→ WORK ITEM: In the entries below, print word for word every line from the one holding "#### 3. Analysis Framework" through the one holding "## Recommendations for", inclusive.

→ TASK DATA:

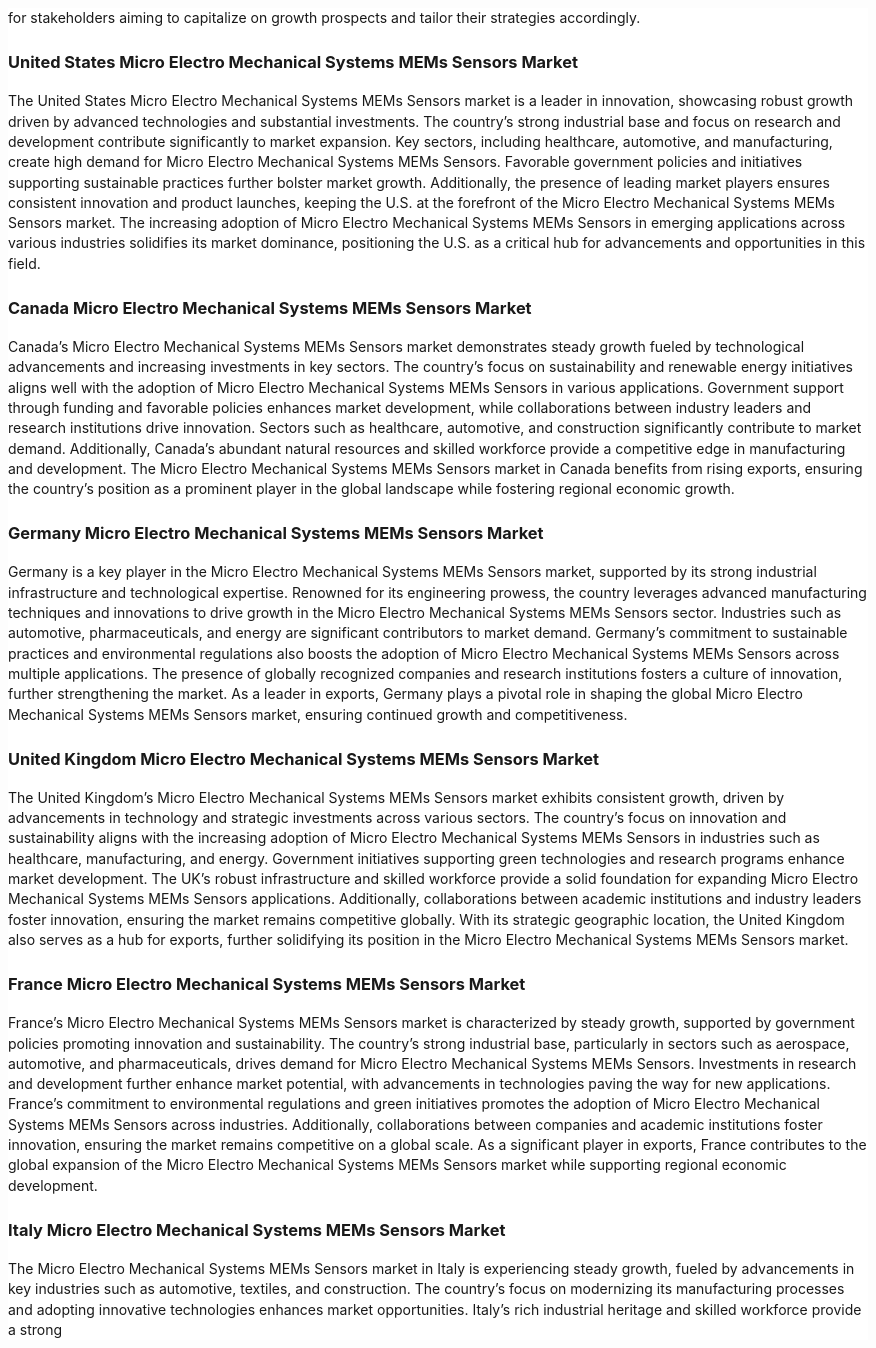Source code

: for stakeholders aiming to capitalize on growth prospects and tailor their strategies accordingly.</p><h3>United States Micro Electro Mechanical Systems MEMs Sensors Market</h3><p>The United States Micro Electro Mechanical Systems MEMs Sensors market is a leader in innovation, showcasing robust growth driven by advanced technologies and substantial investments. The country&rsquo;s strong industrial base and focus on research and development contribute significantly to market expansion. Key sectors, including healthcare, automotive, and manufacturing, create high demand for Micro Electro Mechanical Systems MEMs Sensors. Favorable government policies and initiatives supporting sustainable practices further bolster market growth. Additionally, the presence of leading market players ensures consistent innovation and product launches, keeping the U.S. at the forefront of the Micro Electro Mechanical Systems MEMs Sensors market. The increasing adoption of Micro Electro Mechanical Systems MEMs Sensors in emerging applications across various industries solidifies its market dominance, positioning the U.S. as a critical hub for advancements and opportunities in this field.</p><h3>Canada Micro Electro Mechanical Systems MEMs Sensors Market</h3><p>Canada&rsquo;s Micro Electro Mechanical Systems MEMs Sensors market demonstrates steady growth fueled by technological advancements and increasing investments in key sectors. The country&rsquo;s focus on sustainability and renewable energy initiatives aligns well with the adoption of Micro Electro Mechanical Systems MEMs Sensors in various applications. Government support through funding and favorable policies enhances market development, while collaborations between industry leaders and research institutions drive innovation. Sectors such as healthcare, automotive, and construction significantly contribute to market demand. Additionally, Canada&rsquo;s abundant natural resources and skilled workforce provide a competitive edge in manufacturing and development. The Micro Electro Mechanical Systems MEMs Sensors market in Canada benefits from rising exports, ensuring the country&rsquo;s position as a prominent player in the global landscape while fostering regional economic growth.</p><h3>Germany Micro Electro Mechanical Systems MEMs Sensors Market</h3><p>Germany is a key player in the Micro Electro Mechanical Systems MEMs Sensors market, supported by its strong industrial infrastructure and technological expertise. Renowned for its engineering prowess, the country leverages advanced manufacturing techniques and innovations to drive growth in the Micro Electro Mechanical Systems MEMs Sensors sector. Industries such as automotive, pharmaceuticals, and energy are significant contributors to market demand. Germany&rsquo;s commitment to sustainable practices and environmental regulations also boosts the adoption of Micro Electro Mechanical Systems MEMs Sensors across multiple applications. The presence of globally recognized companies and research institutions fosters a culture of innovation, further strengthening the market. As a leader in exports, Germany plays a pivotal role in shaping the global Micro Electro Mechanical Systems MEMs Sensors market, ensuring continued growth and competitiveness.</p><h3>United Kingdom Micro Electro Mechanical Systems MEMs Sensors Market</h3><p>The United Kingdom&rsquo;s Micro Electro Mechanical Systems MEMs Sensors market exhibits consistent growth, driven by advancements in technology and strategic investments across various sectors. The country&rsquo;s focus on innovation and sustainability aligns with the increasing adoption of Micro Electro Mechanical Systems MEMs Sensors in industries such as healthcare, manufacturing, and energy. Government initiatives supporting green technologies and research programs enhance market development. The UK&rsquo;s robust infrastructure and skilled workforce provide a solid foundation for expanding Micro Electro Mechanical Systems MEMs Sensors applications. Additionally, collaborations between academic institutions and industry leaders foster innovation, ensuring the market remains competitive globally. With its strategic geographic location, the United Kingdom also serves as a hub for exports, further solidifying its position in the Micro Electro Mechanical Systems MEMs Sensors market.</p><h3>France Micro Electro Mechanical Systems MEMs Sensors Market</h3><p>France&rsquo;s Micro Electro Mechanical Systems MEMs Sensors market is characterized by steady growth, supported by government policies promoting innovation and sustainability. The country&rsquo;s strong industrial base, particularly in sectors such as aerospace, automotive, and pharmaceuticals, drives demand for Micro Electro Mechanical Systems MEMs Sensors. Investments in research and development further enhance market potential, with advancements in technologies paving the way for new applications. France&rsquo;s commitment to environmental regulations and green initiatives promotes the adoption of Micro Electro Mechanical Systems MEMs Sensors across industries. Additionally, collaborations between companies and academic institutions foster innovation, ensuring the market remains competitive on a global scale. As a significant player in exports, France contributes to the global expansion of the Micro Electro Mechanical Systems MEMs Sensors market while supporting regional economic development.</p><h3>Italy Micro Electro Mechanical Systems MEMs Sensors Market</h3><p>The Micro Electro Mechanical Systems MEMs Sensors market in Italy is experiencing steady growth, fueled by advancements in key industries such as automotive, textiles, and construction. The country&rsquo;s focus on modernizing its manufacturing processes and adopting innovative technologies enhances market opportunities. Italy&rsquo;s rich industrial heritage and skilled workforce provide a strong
---
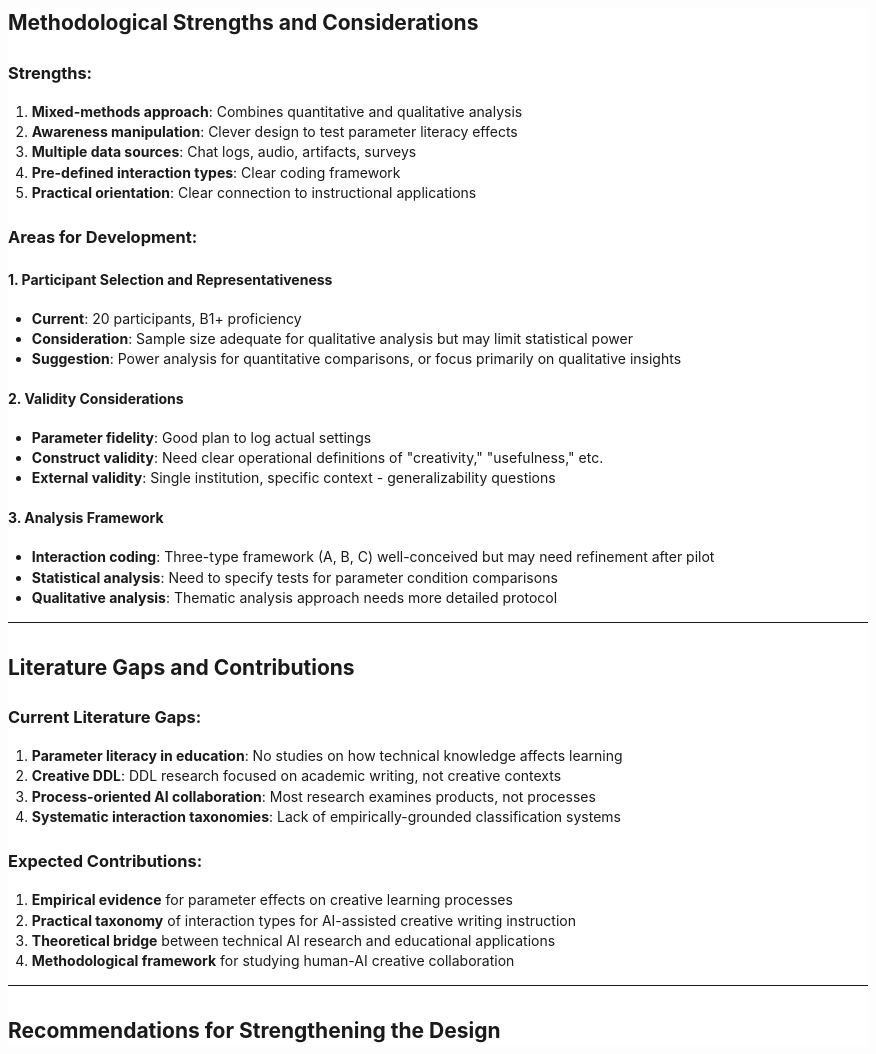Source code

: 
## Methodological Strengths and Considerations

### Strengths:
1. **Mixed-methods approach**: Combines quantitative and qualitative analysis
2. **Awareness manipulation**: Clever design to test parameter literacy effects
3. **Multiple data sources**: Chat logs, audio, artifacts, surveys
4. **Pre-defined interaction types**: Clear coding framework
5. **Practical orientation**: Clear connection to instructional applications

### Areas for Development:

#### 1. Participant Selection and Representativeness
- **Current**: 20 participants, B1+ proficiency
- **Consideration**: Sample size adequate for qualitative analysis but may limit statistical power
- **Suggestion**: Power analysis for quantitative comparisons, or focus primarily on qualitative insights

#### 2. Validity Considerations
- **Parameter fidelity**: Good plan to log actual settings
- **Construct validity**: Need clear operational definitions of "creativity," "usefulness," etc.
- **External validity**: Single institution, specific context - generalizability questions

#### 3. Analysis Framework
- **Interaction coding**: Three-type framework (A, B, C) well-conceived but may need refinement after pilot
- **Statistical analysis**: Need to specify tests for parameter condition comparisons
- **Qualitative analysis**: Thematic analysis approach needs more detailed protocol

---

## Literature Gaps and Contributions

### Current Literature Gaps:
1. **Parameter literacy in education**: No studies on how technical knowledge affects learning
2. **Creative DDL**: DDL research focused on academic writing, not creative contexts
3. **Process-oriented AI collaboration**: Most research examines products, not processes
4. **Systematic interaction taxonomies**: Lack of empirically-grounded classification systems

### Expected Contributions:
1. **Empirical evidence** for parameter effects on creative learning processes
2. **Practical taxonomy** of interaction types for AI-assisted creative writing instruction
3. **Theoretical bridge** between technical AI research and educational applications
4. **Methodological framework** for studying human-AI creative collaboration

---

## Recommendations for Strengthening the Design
---
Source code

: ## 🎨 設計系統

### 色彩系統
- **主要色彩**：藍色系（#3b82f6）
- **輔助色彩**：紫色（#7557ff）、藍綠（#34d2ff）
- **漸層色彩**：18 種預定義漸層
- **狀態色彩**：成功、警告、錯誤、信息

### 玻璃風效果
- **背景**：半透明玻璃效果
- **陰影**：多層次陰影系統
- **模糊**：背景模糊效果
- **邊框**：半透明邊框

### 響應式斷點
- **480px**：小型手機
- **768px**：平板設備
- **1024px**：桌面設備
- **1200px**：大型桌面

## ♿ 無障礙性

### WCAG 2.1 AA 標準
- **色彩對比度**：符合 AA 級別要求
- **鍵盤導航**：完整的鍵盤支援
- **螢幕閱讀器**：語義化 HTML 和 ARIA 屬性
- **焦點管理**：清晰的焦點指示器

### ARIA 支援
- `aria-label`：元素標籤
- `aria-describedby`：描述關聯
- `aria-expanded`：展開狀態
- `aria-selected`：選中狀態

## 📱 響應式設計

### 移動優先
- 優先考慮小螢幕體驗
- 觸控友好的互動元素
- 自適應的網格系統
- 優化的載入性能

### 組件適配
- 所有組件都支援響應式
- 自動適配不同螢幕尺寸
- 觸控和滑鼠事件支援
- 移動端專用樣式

→ YOUR RESPONSE:
#### 3. Analysis Framework
- **Interaction coding**: Three-type framework (A, B, C) well-conceived but may need refinement after pilot
- **Statistical analysis**: Need to specify tests for parameter condition comparisons
- **Qualitative analysis**: Thematic analysis approach needs more detailed protocol

---

## Literature Gaps and Contributions

### Current Literature Gaps:
1. **Parameter literacy in education**: No studies on how technical knowledge affects learning
2. **Creative DDL**: DDL research focused on academic writing, not creative contexts
3. **Process-oriented AI collaboration**: Most research examines products, not processes
4. **Systematic interaction taxonomies**: Lack of empirically-grounded classification systems

### Expected Contributions:
1. **Empirical evidence** for parameter effects on creative learning processes
2. **Practical taxonomy** of interaction types for AI-assisted creative writing instruction
3. **Theoretical bridge** between technical AI research and educational applications
4. **Methodological framework** for studying human-AI creative collaboration

---

## Recommendations for Strengthening the Design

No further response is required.